Repeated auth promptsUse a token as the password, or set up a credential helper / SSH keys.
Merge button disabledThe branch is protected — read the listed reasons (needs approvals and/or a green pipeline).
wget gives 404The ref must exist. Check the branch/tag name on the repo page; default is main.
Clone URL has the wrong hostUse the Internal/External toggle in Get the code. Admins set CATALYST_INTERNAL_URL / CATALYST_EXTERNAL_URL.
Pipeline shows "no-config"Add a .catalyst-ci.yml at the repo root of that branch.
SSH: "access denied"Your public key isn't registered, or you lack access. Re-add it under Account → SSH keys.
Lost my tokenTokens are shown once.
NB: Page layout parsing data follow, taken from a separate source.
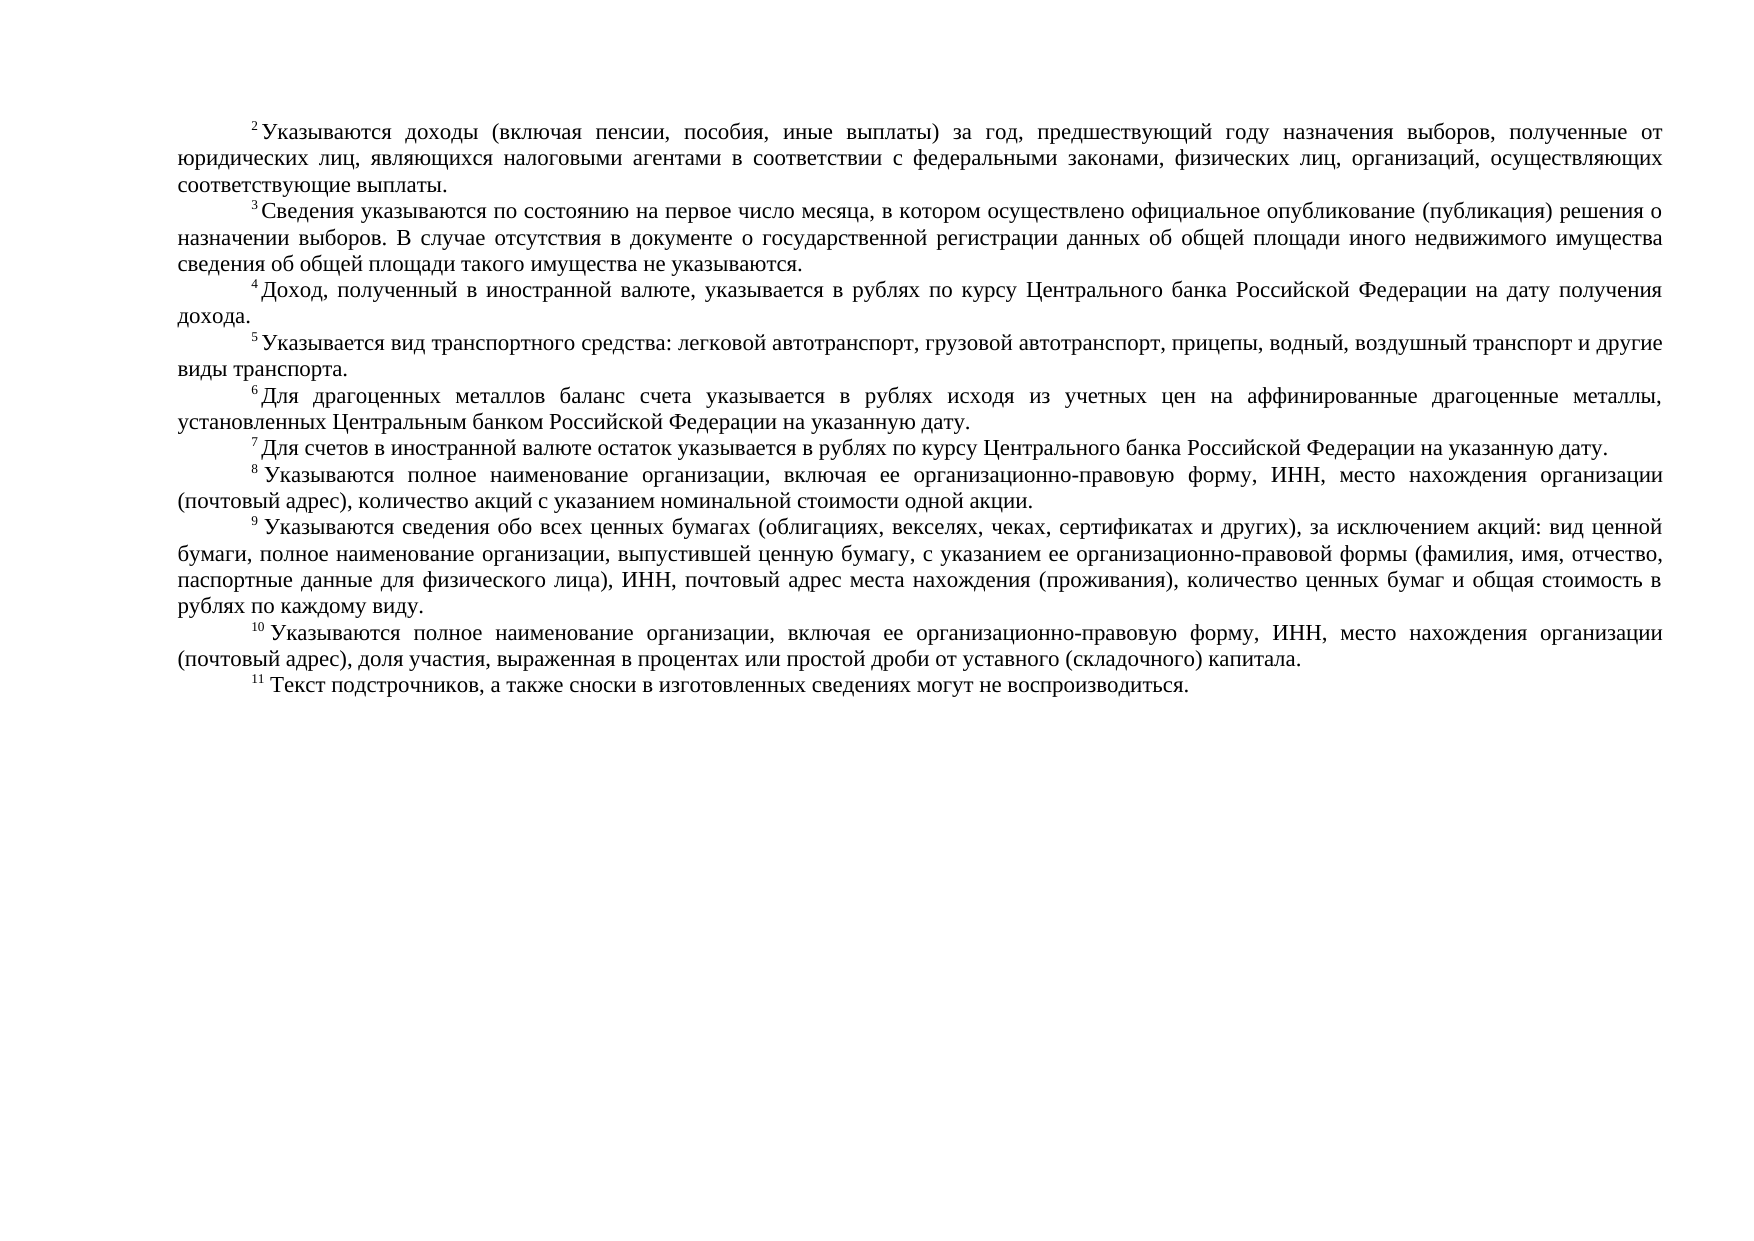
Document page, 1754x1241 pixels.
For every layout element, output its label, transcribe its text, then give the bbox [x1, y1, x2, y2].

text 3 Сведения указываются по состоянию на первое число месяца, в котором осуществлено официальное опубликование (публикация) решения о назначении выборов. В случае отсутствия в документе о государственной регистрации данных об общей площади иного недвижимого имущества сведения об общей площади такого имущества не указываются. [177, 197, 1665, 276]
text 9 Указываются сведения обо всех ценных бумагах (облигациях, векселях, чеках, сертификатах и других), за исключением акций: вид ценной бумаги, полное наименование организации, выпустившей ценную бумагу, с указанием ее организационно-правовой формы (фамилия, имя, отчество, паспортные данные для физического лица), ИНН, почтовый адрес места нахождения (проживания), количество ценных бумаг и общая стоимость в рублях по каждому виду. [177, 513, 1665, 619]
text 2 Указываются доходы (включая пенсии, пособия, иные выплаты) за год, предшествующий году назначения выборов, полученные от юридических лиц, являющихся налоговыми агентами в соответствии с федеральными законами, физических лиц, организаций, осуществляющих соответствующие выплаты. [177, 118, 1665, 197]
text 6 Для драгоценных металлов баланс счета указывается в рублях исходя из учетных цен на аффинированные драгоценные металлы, установленных Центральным банком Российской Федерации на указанную дату. [177, 382, 1665, 434]
text 7 Для счетов в иностранной валюте остаток указывается в рублях по курсу Центрального банка Российской Федерации на указанную дату. [177, 434, 1665, 461]
text 4 Доход, полученный в иностранной валюте, указывается в рублях по курсу Центрального банка Российской Федерации на дату получения дохода. [177, 276, 1665, 329]
text 10 Указываются полное наименование организации, включая ее организационно-правовую форму, ИНН, место нахождения организации (почтовый адрес), доля участия, выраженная в процентах или простой дроби от уставного (складочного) капитала. [177, 619, 1665, 672]
text 11 Текст подстрочников, а также сноски в изготовленных сведениях могут не воспроизводиться. [177, 672, 1665, 698]
text 5 Указывается вид транспортного средства: легковой автотранспорт, грузовой автотранспорт, прицепы, водный, воздушный транспорт и другие виды транспорта. [177, 329, 1665, 382]
text 8 Указываются полное наименование организации, включая ее организационно-правовую форму, ИНН, место нахождения организации (почтовый адрес), количество акций с указанием номинальной стоимости одной акции. [177, 461, 1665, 513]
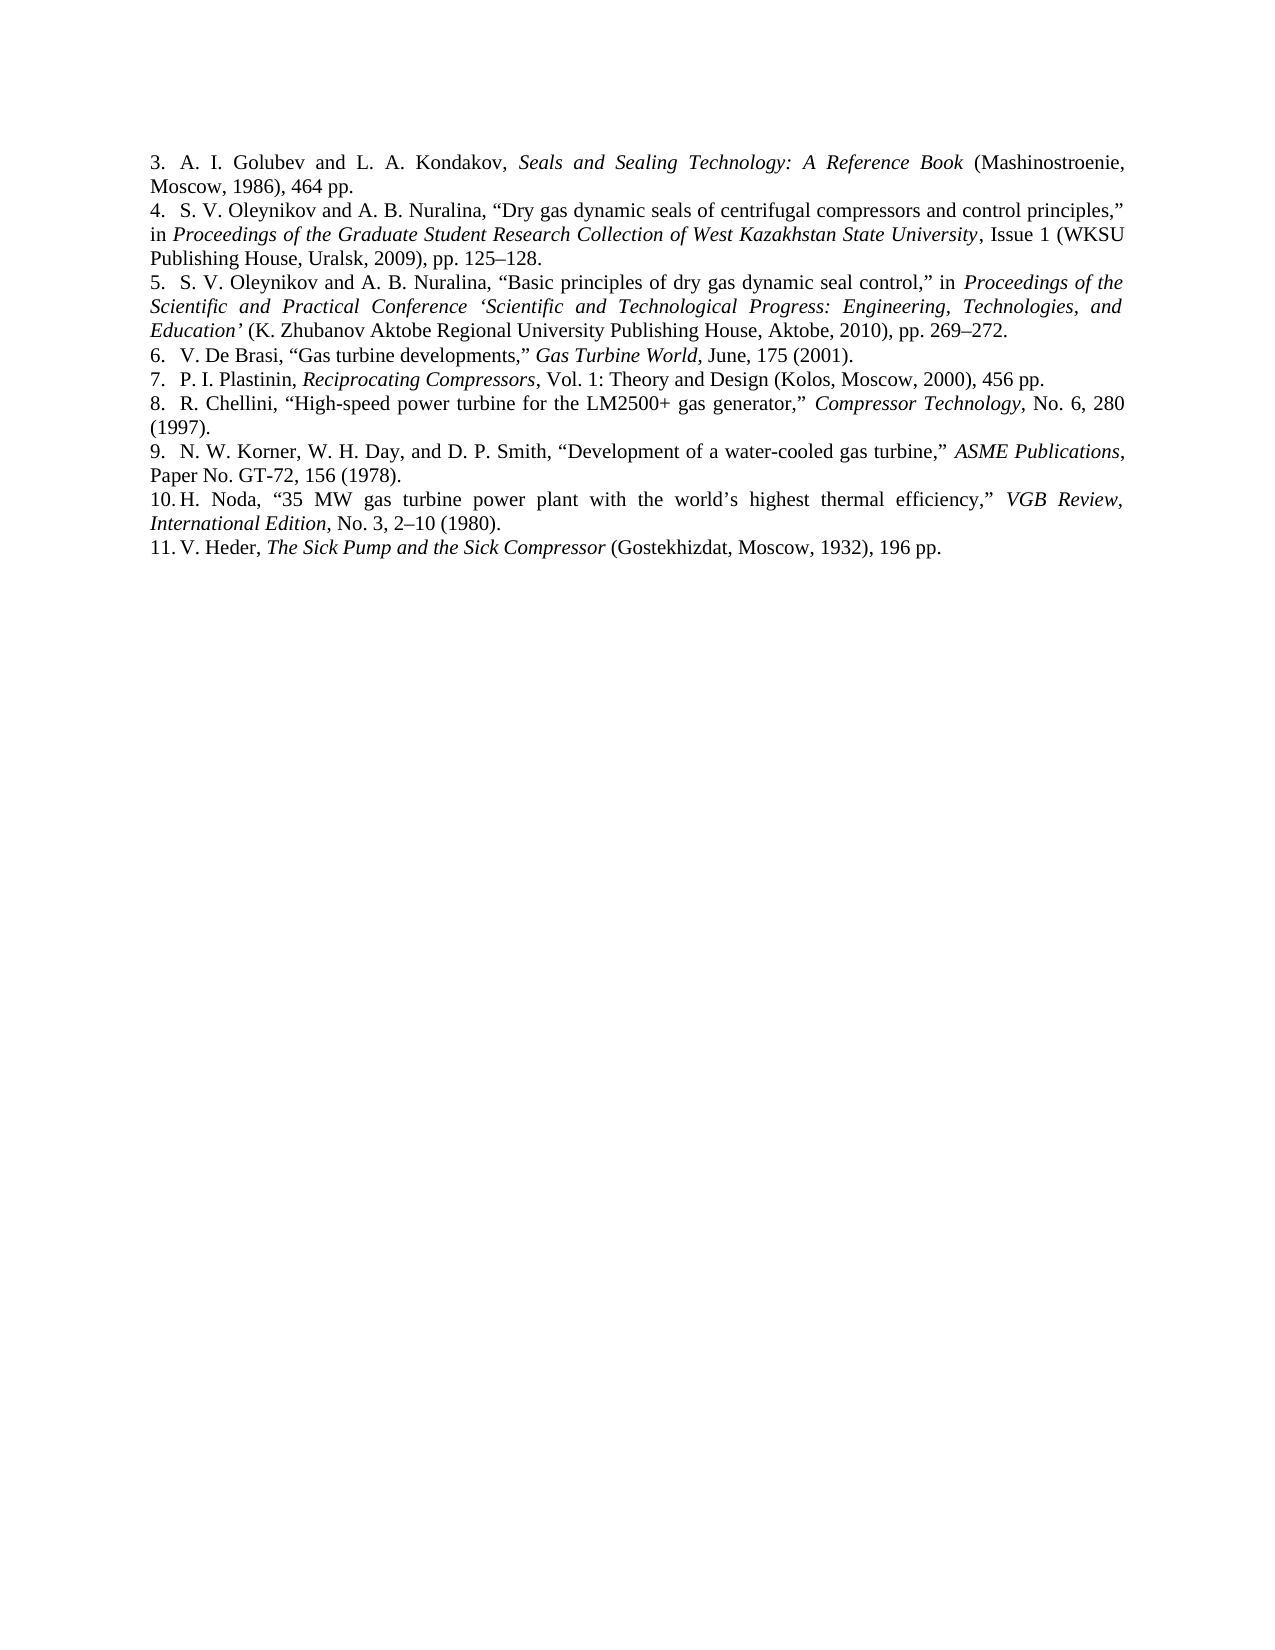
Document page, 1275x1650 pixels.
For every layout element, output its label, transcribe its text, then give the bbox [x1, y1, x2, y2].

list P. I. Plastinin, Reciprocating Compressors, Vol. 1: Theory and Design (Kolos, Moscow, 2000), 456 pp. [150, 367, 1125, 391]
list H. Noda, “35 MW gas turbine power plant with the world’s highest thermal efficiency,” VGB Review, International Edition, No. 3, 2–10 (1980). [150, 487, 1125, 535]
list A. I. Golubev and L. A. Kondakov, Seals and Sealing Technology: A Reference Book (Mashinostroenie, Moscow, 1986), 464 pp. [150, 150, 1125, 198]
list N. W. Korner, W. H. Day, and D. P. Smith, “Development of a water-cooled gas turbine,” ASME Publications, Paper No. GT-72, 156 (1978). [150, 439, 1125, 487]
list S. V. Oleynikov and A. B. Nuralina, “Dry gas dynamic seals of centrifugal compressors and control principles,” in Proceedings of the Graduate Student Research Collection of West Kazakhstan State University, Issue 1 (WKSU Publishing House, Uralsk, 2009), pp. 125–128. [150, 198, 1125, 270]
list V. Heder, The Sick Pump and the Sick Compressor (Gostekhizdat, Moscow, 1932), 196 pp. [150, 535, 1125, 559]
list V. De Brasi, “Gas turbine developments,” Gas Turbine World, June, 175 (2001). [150, 342, 1125, 367]
list R. Chellini, “High-speed power turbine for the LM2500+ gas generator,” Compressor Technology, No. 6, 280 (1997). [150, 391, 1125, 439]
list S. V. Oleynikov and A. B. Nuralina, “Basic principles of dry gas dynamic seal control,” in Proceedings of the Scientific and Practical Conference ‘Scientific and Technological Progress: Engineering, Technologies, and Education’ (K. Zhubanov Aktobe Regional University Publishing House, Aktobe, 2010), pp. 269–272. [150, 270, 1125, 342]
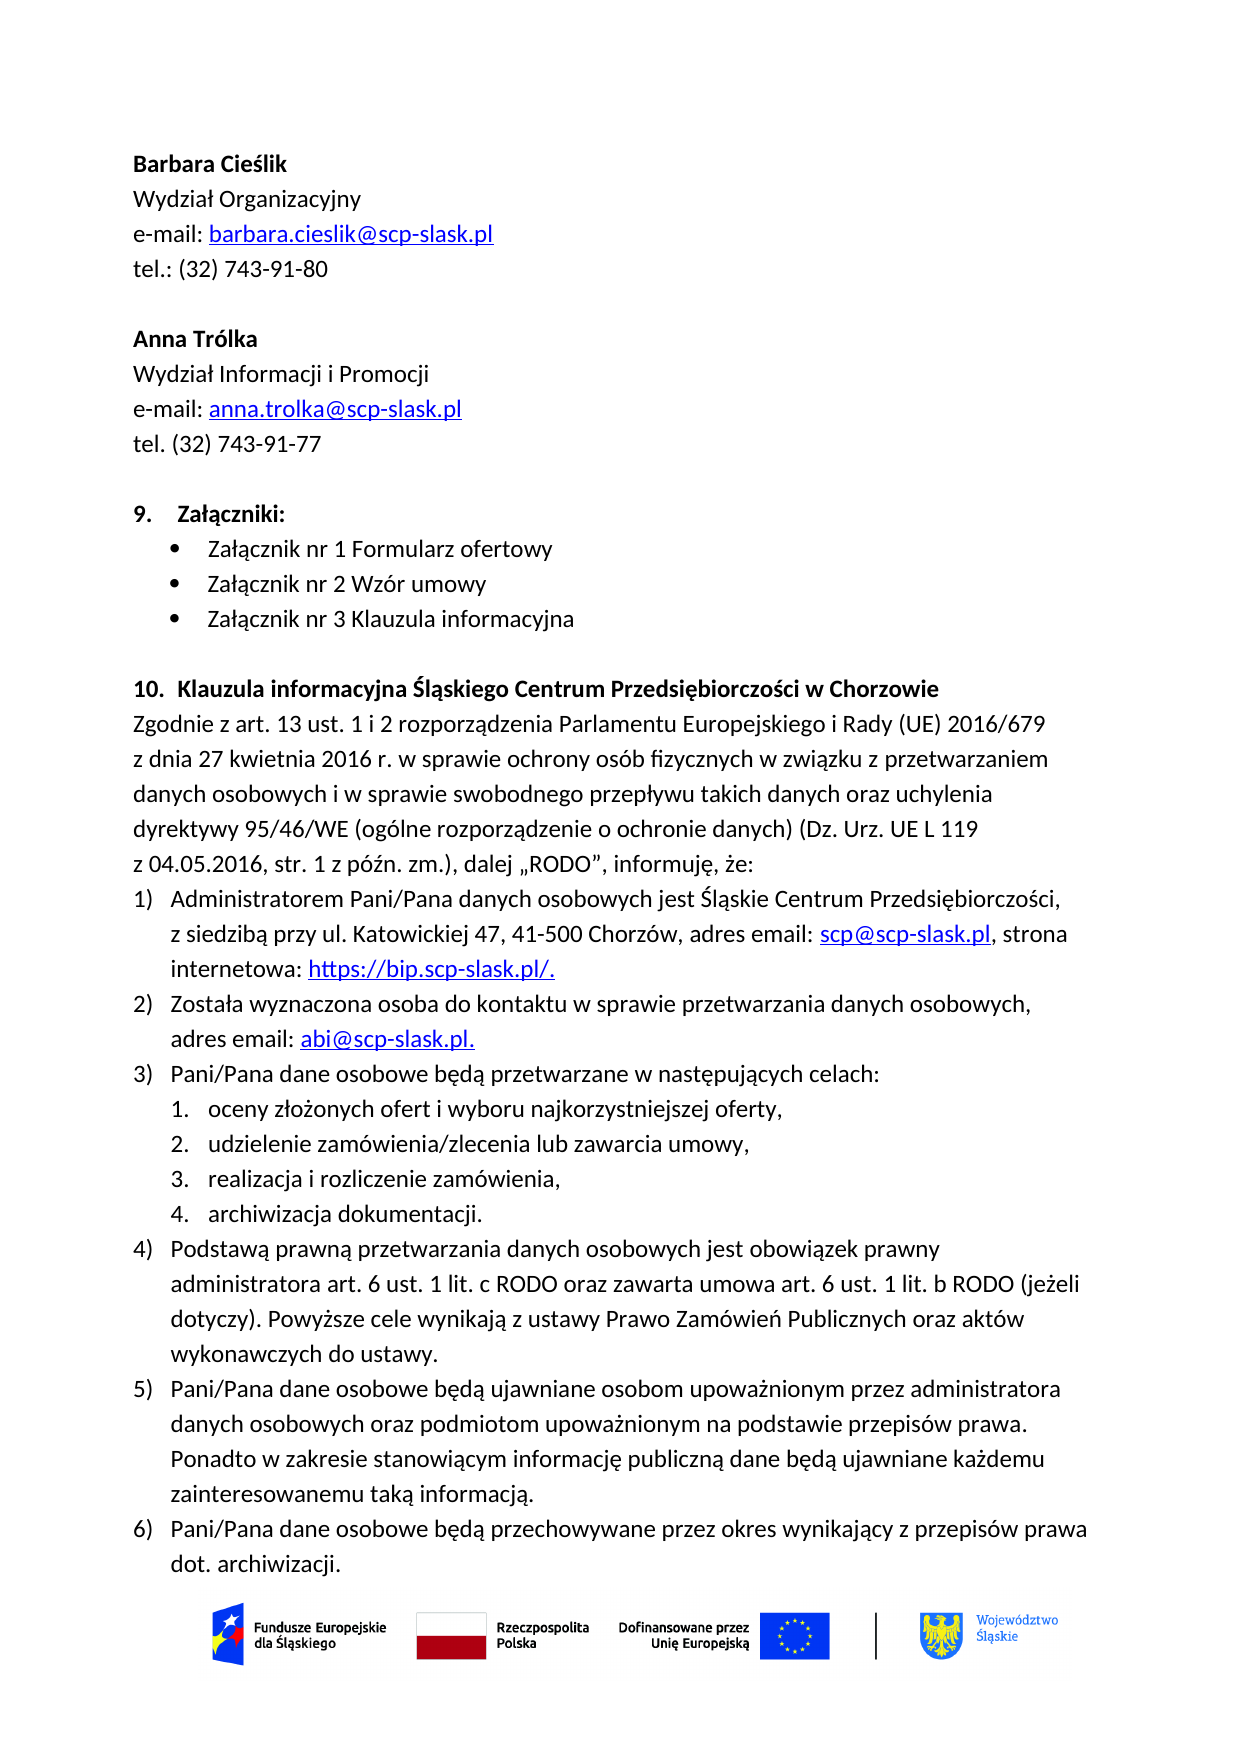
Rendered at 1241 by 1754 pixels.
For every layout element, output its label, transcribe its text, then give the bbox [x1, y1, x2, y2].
Revoke the old one and generate a new one.

Glossary Beginner

TermMeaning
ArtifactA file produced by a pipeline and kept for download.
Branch protectionRules that gate merging (reviews, passing pipeline).
CI/CDContinuous integration / delivery — automatically building, testing and shipping.
CODEOWNERSA file mapping paths to reviewers who are auto-requested.
ForkYour own copy of a repository to propose changes from.
LFSLarge File Storage — keeps big binaries out of normal Git history.
MergeCombining one branch's commits into another.
RefA branch or tag name pointing at a commit.
SCASoftware Composition Analysis — scanning dependencies for known vulnerabilities.
TokenA secret string used instead of a password for Git/API automation.
WebhookAn HTTP callback Catalyst sends when events happen.